[Recorded data]
***

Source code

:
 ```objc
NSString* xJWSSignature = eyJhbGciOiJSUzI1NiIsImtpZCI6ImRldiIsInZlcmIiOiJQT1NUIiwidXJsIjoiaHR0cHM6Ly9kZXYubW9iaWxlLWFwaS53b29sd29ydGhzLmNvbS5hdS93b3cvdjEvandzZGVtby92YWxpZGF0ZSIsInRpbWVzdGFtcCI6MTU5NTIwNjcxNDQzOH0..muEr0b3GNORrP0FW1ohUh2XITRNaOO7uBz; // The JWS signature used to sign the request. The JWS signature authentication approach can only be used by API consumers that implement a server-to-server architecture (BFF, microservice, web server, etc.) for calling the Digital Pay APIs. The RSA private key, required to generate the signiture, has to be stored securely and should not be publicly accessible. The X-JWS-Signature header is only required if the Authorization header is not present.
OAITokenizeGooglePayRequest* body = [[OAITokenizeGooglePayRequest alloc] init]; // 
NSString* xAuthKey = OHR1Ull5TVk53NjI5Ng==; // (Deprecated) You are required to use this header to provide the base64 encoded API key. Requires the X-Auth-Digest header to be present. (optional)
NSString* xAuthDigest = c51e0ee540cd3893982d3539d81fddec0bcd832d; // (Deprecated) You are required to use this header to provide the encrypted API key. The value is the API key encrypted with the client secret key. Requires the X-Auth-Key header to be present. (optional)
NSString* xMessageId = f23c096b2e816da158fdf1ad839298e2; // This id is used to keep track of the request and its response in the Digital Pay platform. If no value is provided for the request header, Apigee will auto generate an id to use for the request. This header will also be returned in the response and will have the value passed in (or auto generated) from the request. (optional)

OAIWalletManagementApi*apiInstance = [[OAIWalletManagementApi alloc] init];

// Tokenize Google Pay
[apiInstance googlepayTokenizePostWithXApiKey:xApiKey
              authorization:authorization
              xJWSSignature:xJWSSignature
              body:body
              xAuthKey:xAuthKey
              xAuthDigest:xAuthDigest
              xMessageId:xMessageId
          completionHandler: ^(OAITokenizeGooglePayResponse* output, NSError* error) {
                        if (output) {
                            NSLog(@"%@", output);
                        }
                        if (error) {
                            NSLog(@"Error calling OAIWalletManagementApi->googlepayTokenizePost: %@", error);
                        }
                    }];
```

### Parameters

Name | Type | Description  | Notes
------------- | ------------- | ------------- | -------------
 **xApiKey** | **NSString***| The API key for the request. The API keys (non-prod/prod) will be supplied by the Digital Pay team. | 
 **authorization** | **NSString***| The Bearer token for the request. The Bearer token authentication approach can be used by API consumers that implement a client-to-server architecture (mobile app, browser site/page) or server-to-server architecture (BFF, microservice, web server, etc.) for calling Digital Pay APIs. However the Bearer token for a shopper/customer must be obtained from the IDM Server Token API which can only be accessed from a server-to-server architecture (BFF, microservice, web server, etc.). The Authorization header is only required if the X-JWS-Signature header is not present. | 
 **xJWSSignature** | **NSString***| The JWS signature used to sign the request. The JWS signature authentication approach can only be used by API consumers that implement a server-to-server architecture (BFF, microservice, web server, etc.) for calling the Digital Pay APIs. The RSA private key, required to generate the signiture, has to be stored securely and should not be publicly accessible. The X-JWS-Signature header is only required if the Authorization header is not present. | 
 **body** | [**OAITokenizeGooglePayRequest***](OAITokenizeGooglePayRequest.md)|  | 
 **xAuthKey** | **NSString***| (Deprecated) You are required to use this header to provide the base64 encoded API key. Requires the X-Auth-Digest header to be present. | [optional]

***

#### [TASK DETAILS]
What is needed is an exact copy of every entry above.

#### [RESPONSE]
Source code

:
 ```objc
NSString* xJWSSignature = eyJhbGciOiJSUzI1NiIsImtpZCI6ImRldiIsInZlcmIiOiJQT1NUIiwidXJsIjoiaHR0cHM6Ly9kZXYubW9iaWxlLWFwaS53b29sd29ydGhzLmNvbS5hdS93b3cvdjEvandzZGVtby92YWxpZGF0ZSIsInRpbWVzdGFtcCI6MTU5NTIwNjcxNDQzOH0..muEr0b3GNORrP0FW1ohUh2XITRNaOO7uBz; // The JWS signature used to sign the request. The JWS signature authentication approach can only be used by API consumers that implement a server-to-server architecture (BFF, microservice, web server, etc.) for calling the Digital Pay APIs. The RSA private key, required to generate the signiture, has to be stored securely and should not be publicly accessible. The X-JWS-Signature header is only required if the Authorization header is not present.
OAITokenizeGooglePayRequest* body = [[OAITokenizeGooglePayRequest alloc] init]; // 
NSString* xAuthKey = OHR1Ull5TVk53NjI5Ng==; // (Deprecated) You are required to use this header to provide the base64 encoded API key. Requires the X-Auth-Digest header to be present. (optional)
NSString* xAuthDigest = c51e0ee540cd3893982d3539d81fddec0bcd832d; // (Deprecated) You are required to use this header to provide the encrypted API key. The value is the API key encrypted with the client secret key. Requires the X-Auth-Key header to be present. (optional)
NSString* xMessageId = f23c096b2e816da158fdf1ad839298e2; // This id is used to keep track of the request and its response in the Digital Pay platform. If no value is provided for the request header, Apigee will auto generate an id to use for the request. This header will also be returned in the response and will have the value passed in (or auto generated) from the request. (optional)

OAIWalletManagementApi*apiInstance = [[OAIWalletManagementApi alloc] init];

// Tokenize Google Pay
[apiInstance googlepayTokenizePostWithXApiKey:xApiKey
              authorization:authorization
              xJWSSignature:xJWSSignature
              body:body
              xAuthKey:xAuthKey
              xAuthDigest:xAuthDigest
              xMessageId:xMessageId
          completionHandler: ^(OAITokenizeGooglePayResponse* output, NSError* error) {
                        if (output) {
                            NSLog(@"%@", output);
                        }
                        if (error) {
                            NSLog(@"Error calling OAIWalletManagementApi->googlepayTokenizePost: %@", error);
                        }
                    }];
```

### Parameters

Name | Type | Description  | Notes
------------- | ------------- | ------------- | -------------
 **xApiKey** | **NSString***| The API key for the request. The API keys (non-prod/prod) will be supplied by the Digital Pay team. | 
 **authorization** | **NSString***| The Bearer token for the request. The Bearer token authentication approach can be used by API consumers that implement a client-to-server architecture (mobile app, browser site/page) or server-to-server architecture (BFF, microservice, web server, etc.) for calling Digital Pay APIs. However the Bearer token for a shopper/customer must be obtained from the IDM Server Token API which can only be accessed from a server-to-server architecture (BFF, microservice, web server, etc.). The Authorization header is only required if the X-JWS-Signature header is not present. | 
 **xJWSSignature** | **NSString***| The JWS signature used to sign the request. The JWS signature authentication approach can only be used by API consumers that implement a server-to-server architecture (BFF, microservice, web server, etc.) for calling the Digital Pay APIs. The RSA private key, required to generate the signiture, has to be stored securely and should not be publicly accessible. The X-JWS-Signature header is only required if the Authorization header is not present. | 
 **body** | [**OAITokenizeGooglePayRequest***](OAITokenizeGooglePayRequest.md)|  | 
 **xAuthKey** | **NSString***| (Deprecated) You are required to use this header to provide the base64 encoded API key. Requires the X-Auth-Digest header to be present. | [optional]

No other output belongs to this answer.